*** Listed entries Section Begins ***
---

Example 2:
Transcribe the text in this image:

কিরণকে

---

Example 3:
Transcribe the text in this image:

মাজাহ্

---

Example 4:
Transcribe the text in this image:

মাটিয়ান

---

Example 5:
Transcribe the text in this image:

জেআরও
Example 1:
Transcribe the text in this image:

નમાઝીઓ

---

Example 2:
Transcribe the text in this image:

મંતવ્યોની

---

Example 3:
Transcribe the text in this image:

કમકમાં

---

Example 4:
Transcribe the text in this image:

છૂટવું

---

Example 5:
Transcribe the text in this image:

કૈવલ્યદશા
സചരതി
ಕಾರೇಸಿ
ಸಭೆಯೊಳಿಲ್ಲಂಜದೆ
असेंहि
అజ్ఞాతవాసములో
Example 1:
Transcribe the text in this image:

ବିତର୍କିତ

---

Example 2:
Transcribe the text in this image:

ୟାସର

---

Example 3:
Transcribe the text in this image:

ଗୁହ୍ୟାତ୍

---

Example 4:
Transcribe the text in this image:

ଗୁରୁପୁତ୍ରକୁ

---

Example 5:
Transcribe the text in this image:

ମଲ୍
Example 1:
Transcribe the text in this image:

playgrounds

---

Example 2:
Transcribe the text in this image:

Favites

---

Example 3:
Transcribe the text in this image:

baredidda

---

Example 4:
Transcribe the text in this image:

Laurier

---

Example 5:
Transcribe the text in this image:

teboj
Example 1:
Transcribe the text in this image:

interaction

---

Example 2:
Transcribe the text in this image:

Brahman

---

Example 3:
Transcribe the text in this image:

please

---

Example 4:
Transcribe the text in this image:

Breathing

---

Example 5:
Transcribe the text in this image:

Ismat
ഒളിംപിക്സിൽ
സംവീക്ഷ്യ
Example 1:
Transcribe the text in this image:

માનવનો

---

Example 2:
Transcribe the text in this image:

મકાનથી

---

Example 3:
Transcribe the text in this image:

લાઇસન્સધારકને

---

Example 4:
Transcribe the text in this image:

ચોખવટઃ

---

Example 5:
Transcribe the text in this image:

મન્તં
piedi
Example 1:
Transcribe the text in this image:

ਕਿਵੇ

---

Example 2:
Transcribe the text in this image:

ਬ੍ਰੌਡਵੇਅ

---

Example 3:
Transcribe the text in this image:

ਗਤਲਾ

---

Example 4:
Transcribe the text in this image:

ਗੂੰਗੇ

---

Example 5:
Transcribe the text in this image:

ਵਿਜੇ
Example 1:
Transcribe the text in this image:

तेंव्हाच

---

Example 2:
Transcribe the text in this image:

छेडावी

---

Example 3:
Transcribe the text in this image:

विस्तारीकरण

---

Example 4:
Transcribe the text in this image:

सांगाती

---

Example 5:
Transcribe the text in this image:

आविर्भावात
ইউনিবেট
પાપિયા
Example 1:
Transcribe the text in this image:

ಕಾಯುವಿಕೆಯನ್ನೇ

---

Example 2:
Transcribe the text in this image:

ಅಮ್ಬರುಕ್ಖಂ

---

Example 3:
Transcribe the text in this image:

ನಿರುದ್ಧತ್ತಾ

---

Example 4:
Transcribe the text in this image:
*** Listed entries Section Ends ***
About this task:
Return the data exactly, every line included.

Written response:
---

Example 2:
Transcribe the text in this image:

কিরণকে

---

Example 3:
Transcribe the text in this image:

মাজাহ্

---

Example 4:
Transcribe the text in this image:

মাটিয়ান

---

Example 5:
Transcribe the text in this image:

জেআরও
Example 1:
Transcribe the text in this image:

નમાઝીઓ

---

Example 2:
Transcribe the text in this image:

મંતવ્યોની

---

Example 3:
Transcribe the text in this image:

કમકમાં

---

Example 4:
Transcribe the text in this image:

છૂટવું

---

Example 5:
Transcribe the text in this image:

કૈવલ્યદશા
സചരതി
ಕಾರೇಸಿ
ಸಭೆಯೊಳಿಲ್ಲಂಜದೆ
असेंहि
అజ్ఞాతవాసములో
Example 1:
Transcribe the text in this image:

ବିତର୍କିତ

---

Example 2:
Transcribe the text in this image:

ୟାସର

---

Example 3:
Transcribe the text in this image:

ଗୁହ୍ୟାତ୍

---

Example 4:
Transcribe the text in this image:

ଗୁରୁପୁତ୍ରକୁ

---

Example 5:
Transcribe the text in this image:

ମଲ୍
Example 1:
Transcribe the text in this image:

playgrounds

---

Example 2:
Transcribe the text in this image:

Favites

---

Example 3:
Transcribe the text in this image:

baredidda

---

Example 4:
Transcribe the text in this image:

Laurier

---

Example 5:
Transcribe the text in this image:

teboj
Example 1:
Transcribe the text in this image:

interaction

---

Example 2:
Transcribe the text in this image:

Brahman

---

Example 3:
Transcribe the text in this image:

please

---

Example 4:
Transcribe the text in this image:

Breathing

---

Example 5:
Transcribe the text in this image:

Ismat
ഒളിംപിക്സിൽ
സംവീക്ഷ്യ
Example 1:
Transcribe the text in this image:

માનવનો

---

Example 2:
Transcribe the text in this image:

મકાનથી

---

Example 3:
Transcribe the text in this image:

લાઇસન્સધારકને

---

Example 4:
Transcribe the text in this image:

ચોખવટઃ

---

Example 5:
Transcribe the text in this image:

મન્તં
piedi
Example 1:
Transcribe the text in this image:

ਕਿਵੇ

---

Example 2:
Transcribe the text in this image:

ਬ੍ਰੌਡਵੇਅ

---

Example 3:
Transcribe the text in this image:

ਗਤਲਾ

---

Example 4:
Transcribe the text in this image:

ਗੂੰਗੇ

---

Example 5:
Transcribe the text in this image:

ਵਿਜੇ
Example 1:
Transcribe the text in this image:

तेंव्हाच

---

Example 2:
Transcribe the text in this image:

छेडावी

---

Example 3:
Transcribe the text in this image:

विस्तारीकरण

---

Example 4:
Transcribe the text in this image:

सांगाती

---

Example 5:
Transcribe the text in this image:

आविर्भावात
ইউনিবেট
પાપિયા
Example 1:
Transcribe the text in this image:

ಕಾಯುವಿಕೆಯನ್ನೇ

---

Example 2:
Transcribe the text in this image:

ಅಮ್ಬರುಕ್ಖಂ

---

Example 3:
Transcribe the text in this image:

ನಿರುದ್ಧತ್ತಾ

---

Example 4:
Transcribe the text in this image:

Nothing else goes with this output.